* [Problem description]
List every game title named in the post about Data East's 146 protection chip.

* [Provided passage]
======

I feel it’s time again for another catch-up of what’s been going on, including the things I’ve been working on.
A couple of days ago Charles MacDonald posted some notes on Data East’s 146 protection chip, a chip found on a number of Data East boards sometimes used for strong protection systems, other times simply as an I/O interface.
The board he was studying was Super Shanghai Dragon’s Eye, one of the few games using the chip where the original set in MAME was still non-functional (only a bootleg version has ever worked)
After a handful of emails back and forth, and a couple of misunderstandings concerning the formatting of the data I’d been presented with I managed to use the information provided by Charles (as well as a test program he’d written to check his results on the original PCB) to get the original Super Shanghai set booting in MAME. It’s possible there are a few graphical errors due to differences between the original hardware and the bootleg, but it is now functional and playable. This is the Japanese version of the game, the bootleg is an English version.
The difference between the data Charles recovered from the protection device and previous attempts to emulate the chip is that Charles provided an exhaustive set of data and analysis covering every possible value and address the chip covers, far beyond what Shanghai actually uses. Naturally I wanted to make use of this data to improve / replace the other per-game simulations of the chip found in MAME.
Strangely the first thing I noticed is that the behavior was the same as the ’60’ and ’66’ chips, used by Edward Randy and Mutant Fighter respectively. The new code actually dropped straight in as a replacement, and the games were still happy with the results. Interestingly it appears there was at least one minor oversight with the older Edward Randy protection simulation with some writes being ignored because they looked like bugs in the code, when in reality the protection device does see them, and even responds to them.
What was more of a mystery however was the way I couldn’t relate the information we had to a number of other games that were known to use 146, of note, Funky Jet, Nitro Ball and Fighters History. Some notes in the code (and board tracing from Smitdogg) did confirm that Fighters History had some extra address line swapping leading up to the chip, but even with that applied the addresses didn’t match up. I did however find that applying the same information to Funky Jet gave a correct mapping, and allowed me to get rid of another old per-game simulation.
A bit of research later (and some heavy work in refactoring and re-ordering the existing Fighters History protection simulation) and I quickly saw that with the address bits in a consistent order between games the missing element for Fighters History was an extra XOR applied to the address lines at some point during the protection operation. It isn’t clear how or why this occurs (there is no obvious configuration byte attached to it happening) but it solved the remaining mystery of how to hook up Fighters History, Nitro Ball, Robocop 2 and Lemmings to the new implementation.
Fighters History was the main one of interest for me however because I know the game has NEVER worked properly in MAME. It has been tagged as ‘Unemulated Protection’ for many years now, and the reason it is tagged like that is because the protection tables for the last 2 bosses (Clown and Karnov) had never been extracted, leading to the game crashing / glitching when those characters performed certain moves (the game has a lot of character specific protection)

======

* [Given data]
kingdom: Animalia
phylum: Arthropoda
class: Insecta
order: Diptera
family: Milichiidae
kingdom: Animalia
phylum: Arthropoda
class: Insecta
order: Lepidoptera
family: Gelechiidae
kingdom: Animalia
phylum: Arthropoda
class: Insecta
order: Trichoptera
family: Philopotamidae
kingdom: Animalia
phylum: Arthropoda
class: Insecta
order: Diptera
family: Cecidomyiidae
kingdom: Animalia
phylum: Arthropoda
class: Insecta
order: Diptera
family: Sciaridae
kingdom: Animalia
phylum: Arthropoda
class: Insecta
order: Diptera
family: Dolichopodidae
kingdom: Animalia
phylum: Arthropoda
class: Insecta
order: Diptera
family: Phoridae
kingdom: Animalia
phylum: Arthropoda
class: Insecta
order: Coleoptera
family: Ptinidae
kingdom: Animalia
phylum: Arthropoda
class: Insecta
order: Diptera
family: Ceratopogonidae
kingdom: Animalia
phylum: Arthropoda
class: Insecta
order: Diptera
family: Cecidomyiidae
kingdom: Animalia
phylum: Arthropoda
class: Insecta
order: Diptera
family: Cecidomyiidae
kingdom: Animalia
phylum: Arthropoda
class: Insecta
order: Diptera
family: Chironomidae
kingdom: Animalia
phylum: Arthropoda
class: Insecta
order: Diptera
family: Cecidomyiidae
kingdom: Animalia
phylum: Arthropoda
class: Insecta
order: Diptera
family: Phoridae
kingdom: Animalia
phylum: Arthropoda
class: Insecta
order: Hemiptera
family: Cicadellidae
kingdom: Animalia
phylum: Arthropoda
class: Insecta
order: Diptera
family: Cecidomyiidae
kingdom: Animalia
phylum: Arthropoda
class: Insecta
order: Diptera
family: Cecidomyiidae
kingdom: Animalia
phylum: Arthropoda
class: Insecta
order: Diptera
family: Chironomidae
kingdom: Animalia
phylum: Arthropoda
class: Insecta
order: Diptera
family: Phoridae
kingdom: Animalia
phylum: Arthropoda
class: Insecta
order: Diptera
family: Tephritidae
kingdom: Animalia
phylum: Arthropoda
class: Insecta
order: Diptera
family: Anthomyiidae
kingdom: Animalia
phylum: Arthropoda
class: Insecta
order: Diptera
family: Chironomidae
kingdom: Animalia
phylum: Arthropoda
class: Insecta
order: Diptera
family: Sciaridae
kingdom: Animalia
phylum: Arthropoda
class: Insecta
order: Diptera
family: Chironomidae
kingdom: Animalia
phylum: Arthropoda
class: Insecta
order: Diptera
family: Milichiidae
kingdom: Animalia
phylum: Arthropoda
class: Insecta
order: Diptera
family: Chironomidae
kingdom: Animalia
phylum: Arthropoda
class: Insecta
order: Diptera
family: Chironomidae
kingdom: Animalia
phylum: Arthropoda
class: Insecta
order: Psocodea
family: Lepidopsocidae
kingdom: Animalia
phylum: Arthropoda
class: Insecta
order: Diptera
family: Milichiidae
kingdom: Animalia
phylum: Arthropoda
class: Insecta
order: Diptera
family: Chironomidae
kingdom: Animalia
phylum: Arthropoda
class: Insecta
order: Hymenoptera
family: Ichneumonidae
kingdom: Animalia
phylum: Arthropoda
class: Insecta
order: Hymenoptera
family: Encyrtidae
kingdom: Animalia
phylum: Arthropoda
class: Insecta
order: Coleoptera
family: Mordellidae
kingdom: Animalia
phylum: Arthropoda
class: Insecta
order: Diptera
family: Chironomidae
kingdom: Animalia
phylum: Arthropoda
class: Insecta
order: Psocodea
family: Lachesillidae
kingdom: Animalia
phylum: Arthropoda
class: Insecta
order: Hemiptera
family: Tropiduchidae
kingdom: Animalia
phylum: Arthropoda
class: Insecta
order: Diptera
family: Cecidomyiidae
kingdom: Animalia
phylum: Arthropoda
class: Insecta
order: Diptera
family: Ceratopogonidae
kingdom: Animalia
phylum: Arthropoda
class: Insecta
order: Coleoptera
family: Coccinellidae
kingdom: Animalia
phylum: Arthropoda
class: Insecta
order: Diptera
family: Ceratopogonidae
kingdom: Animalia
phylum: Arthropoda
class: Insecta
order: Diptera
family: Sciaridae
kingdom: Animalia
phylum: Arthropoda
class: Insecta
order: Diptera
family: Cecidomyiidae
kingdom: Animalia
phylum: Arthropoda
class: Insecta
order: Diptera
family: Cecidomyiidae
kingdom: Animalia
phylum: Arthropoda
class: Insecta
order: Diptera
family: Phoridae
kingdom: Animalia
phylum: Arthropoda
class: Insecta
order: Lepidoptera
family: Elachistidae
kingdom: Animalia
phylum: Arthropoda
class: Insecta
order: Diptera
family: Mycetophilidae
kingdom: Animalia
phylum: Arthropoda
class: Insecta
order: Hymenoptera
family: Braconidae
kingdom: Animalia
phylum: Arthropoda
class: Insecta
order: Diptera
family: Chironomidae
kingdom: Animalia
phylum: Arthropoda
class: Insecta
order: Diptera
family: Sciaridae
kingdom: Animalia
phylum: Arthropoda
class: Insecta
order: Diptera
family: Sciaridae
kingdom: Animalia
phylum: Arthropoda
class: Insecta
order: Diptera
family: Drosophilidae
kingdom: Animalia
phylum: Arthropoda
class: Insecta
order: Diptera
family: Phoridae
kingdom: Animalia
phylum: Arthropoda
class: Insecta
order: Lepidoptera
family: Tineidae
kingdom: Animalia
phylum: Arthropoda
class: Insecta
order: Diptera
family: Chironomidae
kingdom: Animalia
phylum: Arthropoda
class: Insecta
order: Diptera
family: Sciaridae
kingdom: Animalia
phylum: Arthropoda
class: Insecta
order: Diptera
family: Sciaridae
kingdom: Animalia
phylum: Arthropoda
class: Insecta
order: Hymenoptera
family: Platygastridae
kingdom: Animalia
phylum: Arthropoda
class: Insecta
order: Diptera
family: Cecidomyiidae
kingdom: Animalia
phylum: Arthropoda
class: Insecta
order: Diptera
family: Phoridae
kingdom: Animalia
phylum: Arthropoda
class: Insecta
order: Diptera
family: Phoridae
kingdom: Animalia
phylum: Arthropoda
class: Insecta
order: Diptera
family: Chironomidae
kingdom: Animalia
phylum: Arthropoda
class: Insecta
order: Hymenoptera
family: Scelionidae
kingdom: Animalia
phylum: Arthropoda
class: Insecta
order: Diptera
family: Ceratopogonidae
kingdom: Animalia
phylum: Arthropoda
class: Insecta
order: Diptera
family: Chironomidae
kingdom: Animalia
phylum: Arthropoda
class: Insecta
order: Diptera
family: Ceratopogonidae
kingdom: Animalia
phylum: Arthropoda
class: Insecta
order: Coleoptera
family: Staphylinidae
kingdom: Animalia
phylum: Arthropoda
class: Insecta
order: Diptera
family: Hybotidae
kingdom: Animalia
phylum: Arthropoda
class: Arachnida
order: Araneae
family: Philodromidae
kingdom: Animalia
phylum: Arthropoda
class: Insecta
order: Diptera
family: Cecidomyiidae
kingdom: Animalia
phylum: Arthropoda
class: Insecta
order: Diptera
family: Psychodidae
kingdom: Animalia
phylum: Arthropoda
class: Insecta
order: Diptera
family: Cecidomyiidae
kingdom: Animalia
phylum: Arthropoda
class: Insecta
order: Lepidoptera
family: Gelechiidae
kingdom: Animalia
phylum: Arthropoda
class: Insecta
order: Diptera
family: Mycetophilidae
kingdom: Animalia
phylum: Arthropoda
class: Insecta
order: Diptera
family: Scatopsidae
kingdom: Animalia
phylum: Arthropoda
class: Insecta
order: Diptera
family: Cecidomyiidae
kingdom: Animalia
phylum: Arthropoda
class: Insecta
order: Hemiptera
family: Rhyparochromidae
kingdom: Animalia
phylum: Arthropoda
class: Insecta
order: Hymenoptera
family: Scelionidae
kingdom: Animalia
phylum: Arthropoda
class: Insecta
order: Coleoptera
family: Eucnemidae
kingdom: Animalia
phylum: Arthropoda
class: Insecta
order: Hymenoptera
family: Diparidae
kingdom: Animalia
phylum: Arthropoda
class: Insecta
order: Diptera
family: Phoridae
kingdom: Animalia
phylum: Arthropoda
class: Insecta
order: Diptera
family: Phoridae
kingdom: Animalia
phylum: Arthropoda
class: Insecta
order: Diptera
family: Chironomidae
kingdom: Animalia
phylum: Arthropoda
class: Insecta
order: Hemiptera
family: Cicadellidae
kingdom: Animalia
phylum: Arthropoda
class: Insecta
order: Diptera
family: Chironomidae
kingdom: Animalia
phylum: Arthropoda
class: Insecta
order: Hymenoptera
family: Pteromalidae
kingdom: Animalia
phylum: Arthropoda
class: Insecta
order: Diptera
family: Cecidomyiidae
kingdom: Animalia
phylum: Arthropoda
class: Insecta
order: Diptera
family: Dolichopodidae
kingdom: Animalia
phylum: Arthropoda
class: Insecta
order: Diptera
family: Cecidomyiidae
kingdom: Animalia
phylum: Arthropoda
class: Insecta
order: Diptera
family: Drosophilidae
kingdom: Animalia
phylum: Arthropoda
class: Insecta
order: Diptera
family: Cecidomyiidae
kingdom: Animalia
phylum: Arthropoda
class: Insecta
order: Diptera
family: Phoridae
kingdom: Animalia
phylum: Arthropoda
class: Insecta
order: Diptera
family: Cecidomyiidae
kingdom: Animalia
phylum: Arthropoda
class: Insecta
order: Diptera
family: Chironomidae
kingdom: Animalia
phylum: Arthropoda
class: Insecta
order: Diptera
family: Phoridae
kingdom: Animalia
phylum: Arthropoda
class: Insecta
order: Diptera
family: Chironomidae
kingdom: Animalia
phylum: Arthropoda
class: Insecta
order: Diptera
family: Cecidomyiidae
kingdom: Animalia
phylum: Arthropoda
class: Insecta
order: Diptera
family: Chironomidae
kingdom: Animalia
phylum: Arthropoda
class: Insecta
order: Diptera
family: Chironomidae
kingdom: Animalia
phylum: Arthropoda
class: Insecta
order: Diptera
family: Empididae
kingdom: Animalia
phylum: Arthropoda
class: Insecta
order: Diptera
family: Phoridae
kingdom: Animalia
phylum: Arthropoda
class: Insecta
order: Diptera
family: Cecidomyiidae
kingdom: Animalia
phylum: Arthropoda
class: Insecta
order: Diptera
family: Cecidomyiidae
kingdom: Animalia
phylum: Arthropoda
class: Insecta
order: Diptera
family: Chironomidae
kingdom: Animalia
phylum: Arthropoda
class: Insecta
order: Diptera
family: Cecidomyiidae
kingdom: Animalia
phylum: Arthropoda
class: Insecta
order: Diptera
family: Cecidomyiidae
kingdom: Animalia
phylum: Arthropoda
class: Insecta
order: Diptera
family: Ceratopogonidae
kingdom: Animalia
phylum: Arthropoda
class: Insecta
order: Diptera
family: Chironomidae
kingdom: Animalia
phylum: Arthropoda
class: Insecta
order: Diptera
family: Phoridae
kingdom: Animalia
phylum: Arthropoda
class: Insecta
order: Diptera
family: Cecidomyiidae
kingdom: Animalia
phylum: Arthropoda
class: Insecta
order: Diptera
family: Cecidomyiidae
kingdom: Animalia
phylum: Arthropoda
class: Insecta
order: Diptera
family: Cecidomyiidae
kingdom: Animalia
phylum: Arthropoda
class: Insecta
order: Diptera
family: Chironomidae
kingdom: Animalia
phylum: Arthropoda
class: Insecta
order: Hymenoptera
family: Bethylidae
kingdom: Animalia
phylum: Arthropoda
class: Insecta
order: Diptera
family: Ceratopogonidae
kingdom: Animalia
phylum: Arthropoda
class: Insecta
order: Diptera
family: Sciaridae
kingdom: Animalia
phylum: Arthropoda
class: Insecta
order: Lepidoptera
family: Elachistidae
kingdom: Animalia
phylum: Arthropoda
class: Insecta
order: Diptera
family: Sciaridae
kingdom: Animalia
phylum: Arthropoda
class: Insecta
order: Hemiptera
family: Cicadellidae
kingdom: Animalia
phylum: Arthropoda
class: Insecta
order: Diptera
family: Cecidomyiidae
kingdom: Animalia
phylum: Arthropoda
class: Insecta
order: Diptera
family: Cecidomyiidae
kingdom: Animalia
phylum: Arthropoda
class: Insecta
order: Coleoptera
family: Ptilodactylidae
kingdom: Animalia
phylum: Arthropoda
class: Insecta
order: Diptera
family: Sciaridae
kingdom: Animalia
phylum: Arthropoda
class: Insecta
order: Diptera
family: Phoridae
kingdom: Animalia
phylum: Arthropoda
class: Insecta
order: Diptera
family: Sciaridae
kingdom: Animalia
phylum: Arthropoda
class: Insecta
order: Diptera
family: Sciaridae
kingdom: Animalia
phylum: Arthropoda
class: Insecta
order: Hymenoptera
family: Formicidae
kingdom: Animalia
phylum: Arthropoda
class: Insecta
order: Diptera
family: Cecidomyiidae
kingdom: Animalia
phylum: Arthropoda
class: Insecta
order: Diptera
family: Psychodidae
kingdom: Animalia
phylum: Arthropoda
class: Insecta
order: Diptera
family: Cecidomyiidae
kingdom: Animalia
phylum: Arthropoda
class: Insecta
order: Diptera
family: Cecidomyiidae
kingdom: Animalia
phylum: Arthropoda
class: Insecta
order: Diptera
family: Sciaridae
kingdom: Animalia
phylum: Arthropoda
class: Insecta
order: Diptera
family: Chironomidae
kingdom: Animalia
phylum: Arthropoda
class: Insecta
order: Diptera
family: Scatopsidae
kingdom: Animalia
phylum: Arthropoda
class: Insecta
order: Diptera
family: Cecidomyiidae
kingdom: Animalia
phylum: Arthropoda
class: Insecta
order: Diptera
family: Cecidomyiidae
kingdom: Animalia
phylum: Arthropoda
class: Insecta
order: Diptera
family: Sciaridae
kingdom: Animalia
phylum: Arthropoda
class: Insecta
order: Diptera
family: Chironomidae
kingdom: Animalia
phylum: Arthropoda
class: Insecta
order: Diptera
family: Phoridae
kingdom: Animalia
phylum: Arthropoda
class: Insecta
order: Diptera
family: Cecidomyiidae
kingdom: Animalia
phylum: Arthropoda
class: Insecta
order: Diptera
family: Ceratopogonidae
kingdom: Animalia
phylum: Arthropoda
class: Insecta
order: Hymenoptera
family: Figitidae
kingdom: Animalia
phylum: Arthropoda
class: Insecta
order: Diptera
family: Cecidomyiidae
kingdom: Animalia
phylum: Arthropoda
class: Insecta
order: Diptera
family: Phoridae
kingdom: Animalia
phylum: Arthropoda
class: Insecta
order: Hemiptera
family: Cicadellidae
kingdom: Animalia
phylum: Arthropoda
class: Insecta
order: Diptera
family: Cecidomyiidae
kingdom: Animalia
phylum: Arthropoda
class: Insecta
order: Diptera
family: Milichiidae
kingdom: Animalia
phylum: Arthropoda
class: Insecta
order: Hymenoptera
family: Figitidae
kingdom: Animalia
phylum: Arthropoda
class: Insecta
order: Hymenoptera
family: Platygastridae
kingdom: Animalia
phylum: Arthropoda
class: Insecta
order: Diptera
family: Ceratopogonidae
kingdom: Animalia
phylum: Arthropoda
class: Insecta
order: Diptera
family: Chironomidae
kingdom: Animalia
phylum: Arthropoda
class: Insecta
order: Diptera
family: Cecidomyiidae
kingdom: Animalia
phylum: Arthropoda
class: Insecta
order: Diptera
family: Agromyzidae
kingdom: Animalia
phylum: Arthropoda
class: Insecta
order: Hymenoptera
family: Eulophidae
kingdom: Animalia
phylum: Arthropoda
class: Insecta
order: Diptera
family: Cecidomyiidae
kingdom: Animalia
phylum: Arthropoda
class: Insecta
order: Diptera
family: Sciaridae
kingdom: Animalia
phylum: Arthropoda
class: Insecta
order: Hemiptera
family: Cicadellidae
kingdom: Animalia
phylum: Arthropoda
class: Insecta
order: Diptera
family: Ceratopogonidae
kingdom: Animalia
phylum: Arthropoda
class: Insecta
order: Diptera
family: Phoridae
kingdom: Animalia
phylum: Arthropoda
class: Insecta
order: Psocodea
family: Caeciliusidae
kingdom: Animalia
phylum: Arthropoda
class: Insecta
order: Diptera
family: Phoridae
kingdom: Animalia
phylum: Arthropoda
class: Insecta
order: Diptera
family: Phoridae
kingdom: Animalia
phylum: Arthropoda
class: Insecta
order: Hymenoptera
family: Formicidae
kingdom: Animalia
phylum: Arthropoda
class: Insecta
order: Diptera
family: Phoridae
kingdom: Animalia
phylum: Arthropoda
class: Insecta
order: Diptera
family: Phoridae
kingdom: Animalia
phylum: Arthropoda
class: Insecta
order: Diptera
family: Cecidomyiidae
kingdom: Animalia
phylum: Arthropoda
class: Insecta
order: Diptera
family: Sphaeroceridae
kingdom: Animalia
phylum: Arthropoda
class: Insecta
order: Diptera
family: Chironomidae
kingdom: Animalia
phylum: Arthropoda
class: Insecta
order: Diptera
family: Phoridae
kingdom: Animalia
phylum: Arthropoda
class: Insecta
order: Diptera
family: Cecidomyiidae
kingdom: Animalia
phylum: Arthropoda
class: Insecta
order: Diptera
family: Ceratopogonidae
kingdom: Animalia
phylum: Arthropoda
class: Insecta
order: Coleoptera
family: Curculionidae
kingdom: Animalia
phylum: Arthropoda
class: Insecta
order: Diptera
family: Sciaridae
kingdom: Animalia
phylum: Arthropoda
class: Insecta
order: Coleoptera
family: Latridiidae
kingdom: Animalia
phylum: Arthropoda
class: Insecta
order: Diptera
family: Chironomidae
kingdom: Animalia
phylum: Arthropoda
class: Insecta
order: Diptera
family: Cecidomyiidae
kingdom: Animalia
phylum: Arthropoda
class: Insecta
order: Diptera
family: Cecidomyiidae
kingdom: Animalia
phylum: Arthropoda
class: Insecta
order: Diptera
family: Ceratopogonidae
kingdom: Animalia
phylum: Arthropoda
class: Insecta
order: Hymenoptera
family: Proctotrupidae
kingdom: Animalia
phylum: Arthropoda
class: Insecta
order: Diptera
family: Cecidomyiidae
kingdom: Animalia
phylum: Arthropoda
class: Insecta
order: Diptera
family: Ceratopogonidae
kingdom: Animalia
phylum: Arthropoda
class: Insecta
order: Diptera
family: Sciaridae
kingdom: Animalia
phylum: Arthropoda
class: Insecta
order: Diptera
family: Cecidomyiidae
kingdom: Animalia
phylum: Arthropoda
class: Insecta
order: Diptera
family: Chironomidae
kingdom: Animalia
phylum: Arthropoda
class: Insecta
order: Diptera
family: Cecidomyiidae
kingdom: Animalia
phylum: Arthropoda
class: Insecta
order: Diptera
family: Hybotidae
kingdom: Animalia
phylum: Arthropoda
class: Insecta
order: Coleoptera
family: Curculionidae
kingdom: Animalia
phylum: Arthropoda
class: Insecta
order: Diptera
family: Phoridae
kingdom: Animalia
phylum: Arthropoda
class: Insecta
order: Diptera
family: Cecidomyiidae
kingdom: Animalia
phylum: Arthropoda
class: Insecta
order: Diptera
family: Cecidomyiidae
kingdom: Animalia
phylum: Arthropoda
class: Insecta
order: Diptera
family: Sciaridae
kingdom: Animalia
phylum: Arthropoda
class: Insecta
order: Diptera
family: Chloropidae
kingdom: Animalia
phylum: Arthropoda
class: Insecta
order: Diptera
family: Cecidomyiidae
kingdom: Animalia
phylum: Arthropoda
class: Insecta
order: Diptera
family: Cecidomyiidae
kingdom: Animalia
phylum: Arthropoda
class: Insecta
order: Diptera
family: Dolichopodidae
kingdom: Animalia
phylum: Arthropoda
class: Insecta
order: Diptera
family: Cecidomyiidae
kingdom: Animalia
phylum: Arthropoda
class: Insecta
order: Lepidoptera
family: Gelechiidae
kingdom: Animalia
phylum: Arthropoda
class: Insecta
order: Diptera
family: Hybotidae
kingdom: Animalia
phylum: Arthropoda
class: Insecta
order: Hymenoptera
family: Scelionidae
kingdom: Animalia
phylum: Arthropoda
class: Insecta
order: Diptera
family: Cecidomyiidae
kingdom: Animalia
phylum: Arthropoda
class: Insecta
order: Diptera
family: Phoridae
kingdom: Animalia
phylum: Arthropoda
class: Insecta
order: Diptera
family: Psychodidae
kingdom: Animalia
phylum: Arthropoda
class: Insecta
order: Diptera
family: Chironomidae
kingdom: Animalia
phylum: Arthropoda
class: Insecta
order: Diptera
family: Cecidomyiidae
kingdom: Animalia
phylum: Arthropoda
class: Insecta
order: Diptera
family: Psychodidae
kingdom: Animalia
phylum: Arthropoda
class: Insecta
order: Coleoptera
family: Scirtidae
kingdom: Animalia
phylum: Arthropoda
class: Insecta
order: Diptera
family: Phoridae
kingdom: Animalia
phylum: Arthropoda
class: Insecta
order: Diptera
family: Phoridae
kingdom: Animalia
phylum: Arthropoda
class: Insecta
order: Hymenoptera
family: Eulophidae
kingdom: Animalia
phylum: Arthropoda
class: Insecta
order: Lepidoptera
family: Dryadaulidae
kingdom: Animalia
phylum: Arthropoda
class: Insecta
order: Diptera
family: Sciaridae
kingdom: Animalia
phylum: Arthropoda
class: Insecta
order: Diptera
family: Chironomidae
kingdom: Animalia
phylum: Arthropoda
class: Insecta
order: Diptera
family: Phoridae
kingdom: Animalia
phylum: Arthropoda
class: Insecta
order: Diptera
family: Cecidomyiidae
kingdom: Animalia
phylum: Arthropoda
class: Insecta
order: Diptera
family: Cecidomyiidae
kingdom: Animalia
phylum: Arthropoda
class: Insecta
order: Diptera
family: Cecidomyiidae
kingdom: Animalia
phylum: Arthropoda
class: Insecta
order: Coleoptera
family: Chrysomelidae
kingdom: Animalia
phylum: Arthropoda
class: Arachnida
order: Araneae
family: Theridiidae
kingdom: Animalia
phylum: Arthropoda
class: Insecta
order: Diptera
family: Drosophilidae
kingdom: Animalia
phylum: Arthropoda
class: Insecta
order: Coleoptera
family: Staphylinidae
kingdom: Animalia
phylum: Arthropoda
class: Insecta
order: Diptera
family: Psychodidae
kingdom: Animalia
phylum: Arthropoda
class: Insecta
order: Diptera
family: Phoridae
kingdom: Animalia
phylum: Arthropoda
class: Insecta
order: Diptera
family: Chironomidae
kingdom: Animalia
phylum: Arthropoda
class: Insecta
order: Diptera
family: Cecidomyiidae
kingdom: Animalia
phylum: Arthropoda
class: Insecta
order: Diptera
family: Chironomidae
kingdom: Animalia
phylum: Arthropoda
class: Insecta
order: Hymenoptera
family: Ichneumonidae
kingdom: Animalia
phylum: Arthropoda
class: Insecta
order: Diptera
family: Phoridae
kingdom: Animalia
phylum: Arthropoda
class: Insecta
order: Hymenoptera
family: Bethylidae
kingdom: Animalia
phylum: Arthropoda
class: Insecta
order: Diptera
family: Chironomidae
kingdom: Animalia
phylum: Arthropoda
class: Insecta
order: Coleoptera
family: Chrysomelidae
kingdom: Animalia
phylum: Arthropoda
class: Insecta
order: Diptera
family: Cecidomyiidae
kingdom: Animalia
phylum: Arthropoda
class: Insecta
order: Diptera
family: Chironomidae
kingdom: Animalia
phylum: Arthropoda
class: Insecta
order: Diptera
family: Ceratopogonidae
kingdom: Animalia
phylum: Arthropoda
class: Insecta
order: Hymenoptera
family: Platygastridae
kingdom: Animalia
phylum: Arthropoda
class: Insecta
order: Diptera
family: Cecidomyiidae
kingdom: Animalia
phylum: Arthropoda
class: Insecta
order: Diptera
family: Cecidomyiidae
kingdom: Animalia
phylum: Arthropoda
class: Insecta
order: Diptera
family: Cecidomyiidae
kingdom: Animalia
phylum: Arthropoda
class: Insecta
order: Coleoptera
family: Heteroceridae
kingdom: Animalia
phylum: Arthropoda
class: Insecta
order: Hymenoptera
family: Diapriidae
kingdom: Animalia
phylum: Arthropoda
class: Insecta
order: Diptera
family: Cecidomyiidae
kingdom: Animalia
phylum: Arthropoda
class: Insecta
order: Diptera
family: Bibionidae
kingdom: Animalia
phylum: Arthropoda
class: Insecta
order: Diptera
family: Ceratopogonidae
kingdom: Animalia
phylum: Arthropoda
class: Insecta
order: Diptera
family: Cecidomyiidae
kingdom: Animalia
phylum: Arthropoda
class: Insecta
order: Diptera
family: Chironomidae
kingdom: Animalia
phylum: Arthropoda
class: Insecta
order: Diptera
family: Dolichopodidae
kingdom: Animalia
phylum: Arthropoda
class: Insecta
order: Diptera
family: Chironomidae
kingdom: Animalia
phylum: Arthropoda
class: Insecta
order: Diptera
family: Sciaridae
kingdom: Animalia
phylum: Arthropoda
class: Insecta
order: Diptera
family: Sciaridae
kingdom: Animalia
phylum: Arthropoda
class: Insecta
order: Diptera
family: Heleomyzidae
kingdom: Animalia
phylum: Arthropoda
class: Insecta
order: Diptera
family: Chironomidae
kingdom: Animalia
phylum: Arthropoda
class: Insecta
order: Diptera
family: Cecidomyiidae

======

* [Solved problem]
Super Shanghai Dragon's Eye, Edward Randy, Mutant Fighter, Funky Jet, Nitro Ball, Fighters History, Robocop 2, Lemmings